The give-and-take in our relationship over the years followed a pattern, but not entirely predictable, where a surprise gift accompanied a purchase for herself. She was out shopping to replace some tennis gear, so I didn’t expect anything else when she gave me the shirt, but a day or two later, she revealed a plan: She always hated our 1996 Nissan Maxima sedan and wanted a new car. In 1998, we moved to Connecticut for my first professorship and needed a second car. She wanted a Subaru Forester for the four-wheel drive (fellow lesbians will recognize the significance of the Subaru brand). I wanted something larger and fancier to pick up visiting professors at the airport. She gave in, at a disadvantage in the negotiation because she didn’t have a job yet, and we bought the used Nissan. In the end, she was the one who needed to drive it for her long commute, and I drove our 1994 manual transmission Dodge Shadow. On moving to Vancouver, we kept the Nissan with her listed as the primary driver—a designation she resented a little more every year for eighteen years.

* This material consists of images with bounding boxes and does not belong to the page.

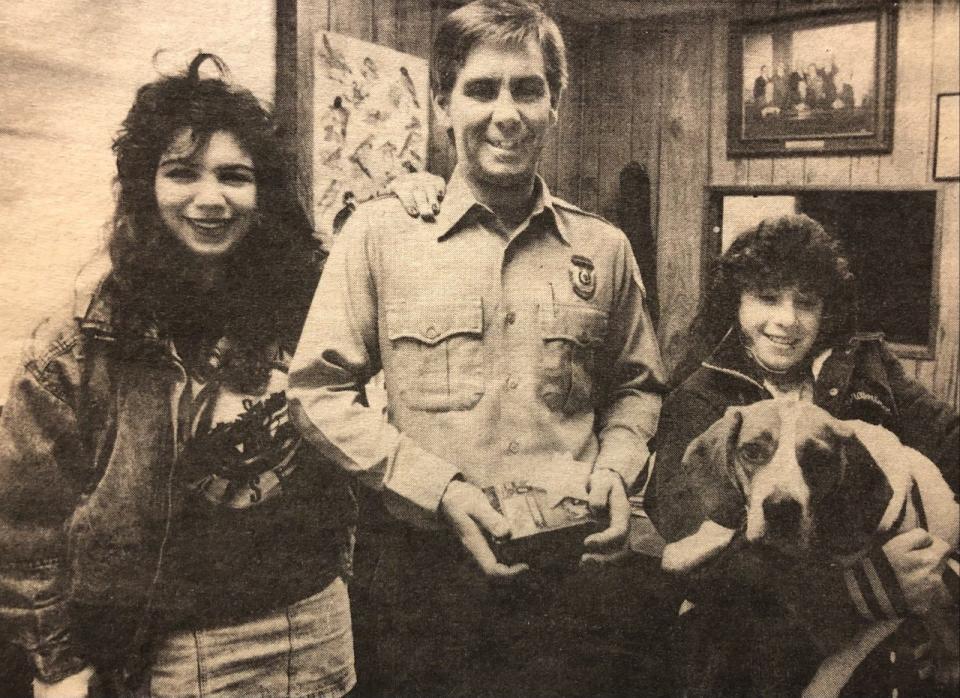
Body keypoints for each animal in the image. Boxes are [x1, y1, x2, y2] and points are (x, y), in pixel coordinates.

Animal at [664, 400, 956, 692]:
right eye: (752, 450)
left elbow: (836, 664)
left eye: (818, 457)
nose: (780, 508)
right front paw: (687, 549)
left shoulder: (892, 606)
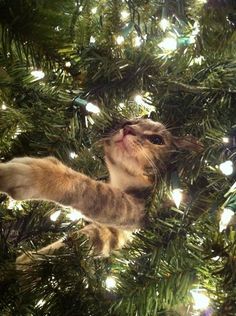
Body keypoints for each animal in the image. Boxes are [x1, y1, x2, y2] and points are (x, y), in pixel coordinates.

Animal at [0, 117, 201, 262]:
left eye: (157, 139)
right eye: (128, 123)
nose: (128, 129)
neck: (125, 182)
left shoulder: (144, 207)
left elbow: (88, 188)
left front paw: (37, 173)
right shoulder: (115, 231)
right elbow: (78, 240)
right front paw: (29, 262)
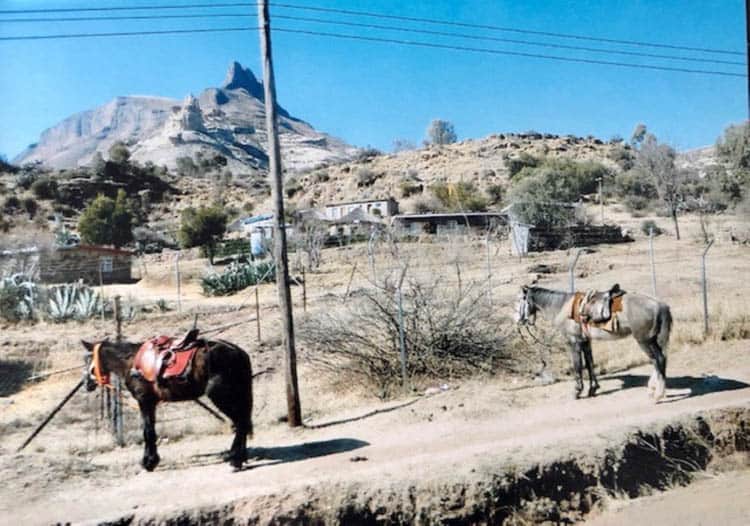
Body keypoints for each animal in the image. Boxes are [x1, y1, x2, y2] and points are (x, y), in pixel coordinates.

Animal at [81, 340, 254, 472]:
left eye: (89, 360)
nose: (86, 383)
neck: (131, 363)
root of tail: (238, 352)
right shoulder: (151, 404)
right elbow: (151, 430)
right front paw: (152, 459)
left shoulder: (144, 401)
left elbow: (148, 432)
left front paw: (148, 462)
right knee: (243, 423)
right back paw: (241, 457)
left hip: (221, 397)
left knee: (240, 423)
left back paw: (235, 460)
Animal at [516, 286, 676, 402]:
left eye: (519, 302)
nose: (518, 320)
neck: (563, 307)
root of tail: (660, 305)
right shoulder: (586, 342)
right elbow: (590, 364)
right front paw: (593, 389)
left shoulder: (574, 342)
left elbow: (578, 366)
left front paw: (577, 391)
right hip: (652, 340)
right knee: (659, 360)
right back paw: (653, 389)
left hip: (644, 340)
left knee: (658, 359)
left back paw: (657, 394)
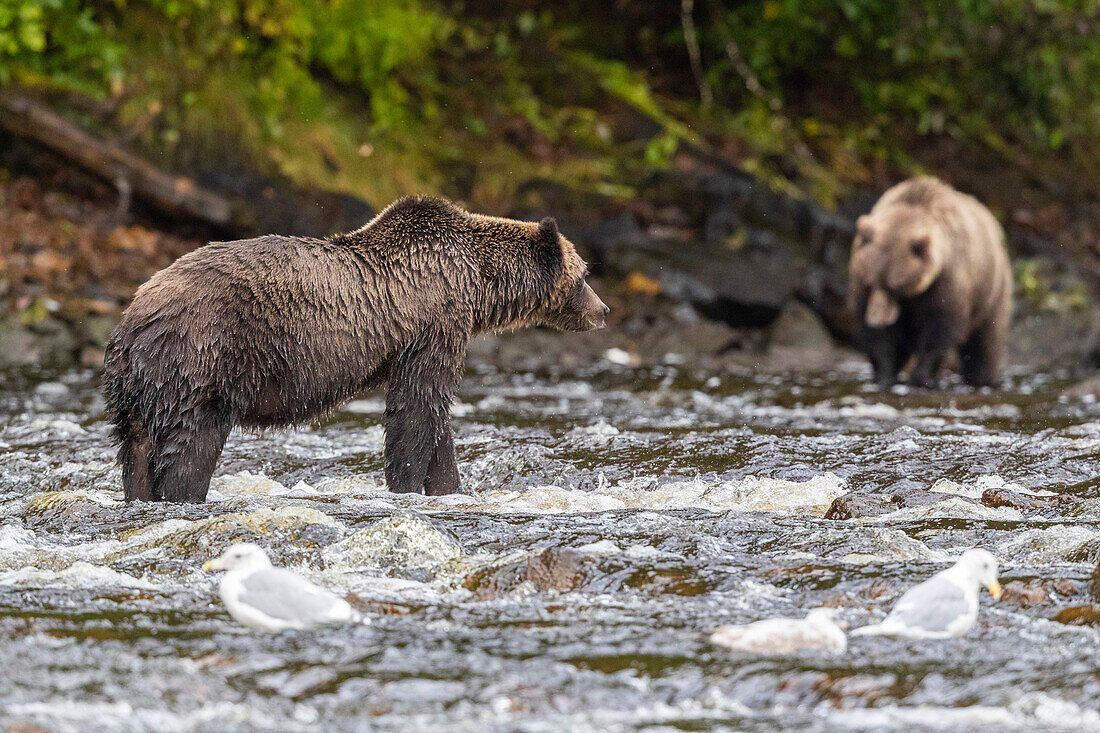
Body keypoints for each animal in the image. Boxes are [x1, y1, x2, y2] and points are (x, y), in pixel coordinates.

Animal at [103, 196, 609, 502]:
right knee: (193, 442)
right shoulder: (434, 325)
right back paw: (184, 494)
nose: (602, 310)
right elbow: (416, 410)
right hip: (205, 358)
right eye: (584, 274)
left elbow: (435, 419)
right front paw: (407, 486)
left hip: (136, 388)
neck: (475, 285)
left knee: (136, 449)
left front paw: (449, 487)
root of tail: (133, 320)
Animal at [848, 176, 1012, 389]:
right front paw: (884, 374)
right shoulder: (863, 290)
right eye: (870, 282)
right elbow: (881, 339)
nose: (875, 319)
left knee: (985, 341)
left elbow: (940, 327)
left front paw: (922, 377)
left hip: (991, 291)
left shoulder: (946, 280)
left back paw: (981, 377)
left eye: (894, 286)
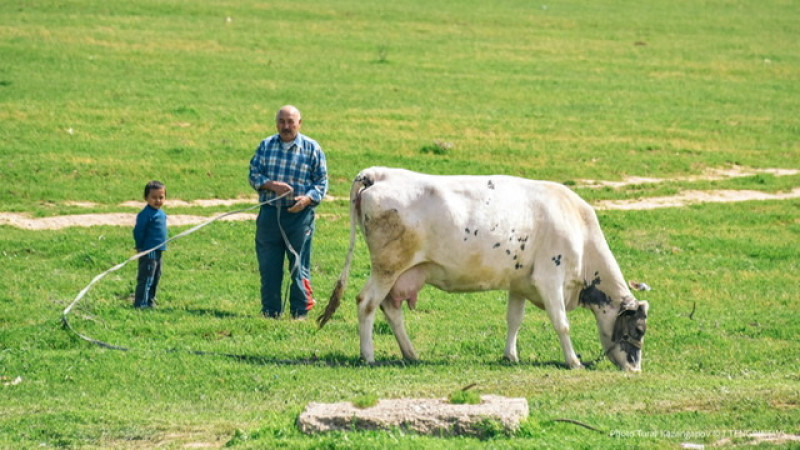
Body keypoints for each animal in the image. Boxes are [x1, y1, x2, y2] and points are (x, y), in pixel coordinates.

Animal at [316, 167, 648, 370]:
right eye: (639, 329)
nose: (635, 369)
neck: (578, 225)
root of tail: (377, 174)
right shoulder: (550, 277)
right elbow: (561, 323)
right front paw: (574, 361)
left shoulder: (519, 283)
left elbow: (514, 320)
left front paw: (511, 355)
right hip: (387, 267)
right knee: (367, 303)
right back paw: (369, 355)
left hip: (401, 273)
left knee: (390, 309)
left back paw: (411, 353)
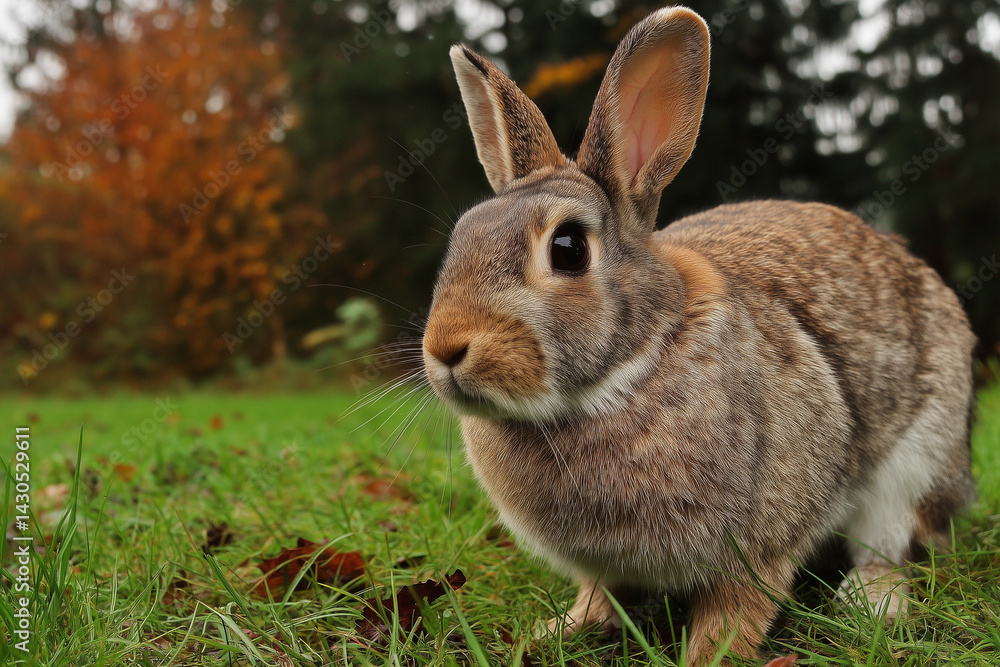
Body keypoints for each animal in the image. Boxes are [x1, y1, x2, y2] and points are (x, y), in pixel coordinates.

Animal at [420, 6, 976, 665]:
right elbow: (598, 597)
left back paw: (871, 603)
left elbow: (737, 611)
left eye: (568, 248)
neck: (634, 364)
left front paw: (708, 656)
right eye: (461, 235)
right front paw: (557, 632)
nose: (445, 349)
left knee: (894, 542)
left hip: (917, 463)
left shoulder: (761, 544)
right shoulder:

This time, we settled quickly on an extended-range hybrid and put down cash to buy our first new car. It was the second most expensive purchase we made, after our house, and marked the beginning of more open and honest communication and negotiation between us. I felt a pang of guilt as we parked our old car for the last time at the provincially mandated recycling (crushing) service, but crushing the past to build a new future was worth it.
[i] Diagnostic and Statistical Manual of Mental Disorders: DSM-5 (Washington, DC: American Psychiatric Association, 2013).
[ii] Juliet Jacques, Trans: A Memoir (London, United Kingdom: Verso Books, 2015).
[iii] Molly Haskell, My Brother My Sister: Story of a Transformation (New York, NY: Viking Press, 2013).
[iv] Janet Mock, Redefining Realness: My Path to Womanhood, Identity, Love & So Much More (New York, NY: Atria Books, 2014).
[v] Jennifer Finney Boylan, She's Not There: A Life in Two Genders (New York, NY: Broadway Books, 2003).
[vi] Julia Serano, Whipping Girl: A Transsexual Woman on Sexism and the Scapegoating of Femininity (Emeryville, CA: Seal Press, 2007).
[vii] Barbara Pachter, The Power of Positive Confrontation: The Skills You Need to Handle Conflicts at Work, at Home, Online, and in Life (New York, NY: Da Capo Press, 2014).
[viii] Rosalind Wiseman, Queen Bees & Wannabes: Helping Your Daughter Survive Cliques, Gossip, Boyfriends, and the New Realities of Girl World (New York, NY: Three Rivers Press, 2009).